Marinette Pichon interprétée par Garance Millier (numéro 9) lors d’un match avec l’équipe de France féminine.
Marinette Pichon interprétée par Garance Millier (numéro 9) lors d’un match avec l’équipe de France féminine.

Marinette Pichon raccroche les crampons la même année après avoir marqué 300 buts durant toute sa carrière. Ce biopic retrace le parcours d’une footballeuse avant-gardiste et qui a lancé plusieurs bouteilles à la mer, aujourd’hui toujours sans réponse.

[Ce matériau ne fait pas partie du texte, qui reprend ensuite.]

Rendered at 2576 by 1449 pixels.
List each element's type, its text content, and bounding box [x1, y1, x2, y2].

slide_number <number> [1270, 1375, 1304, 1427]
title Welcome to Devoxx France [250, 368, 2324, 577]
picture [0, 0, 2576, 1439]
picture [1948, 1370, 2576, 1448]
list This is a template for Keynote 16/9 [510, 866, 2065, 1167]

Une Coupe du Monde 2023 en danger

Le statut de joueuse professionnelle n’a toujours pas été accordé aux Françaises, contrairement à nos voisins européens. En France, le football féminin n’est pas rattaché à la Ligue de Football Professionnelle (LFP) mais à la Fédération Française de Football. Alors les seuls statuts accordés sont ceux d’amatrices, de semi-pro ou un contrat fédéral.

À cause d’un différend entre les chaînes de télévision françaises et la FIFA, la Coupe du Monde féminine, qui débutera le 20 juillet prochain en Océanie, n’a toujours pas de diffuseur. TF1 et M6 se renvoient la balle ou plutôt le problème.

Un véritable « scandale » pour Marinette Pichon qui a même lancé une pétition afin de faire avancer les choses. Celle-ci a déjà atteint les 115 000 signatures. La deuxième meilleure buteuse des Bleues, juste derrière Eugénie Le Sommer, rassemble toutes ses forces afin de trouver un diffuseur à temps.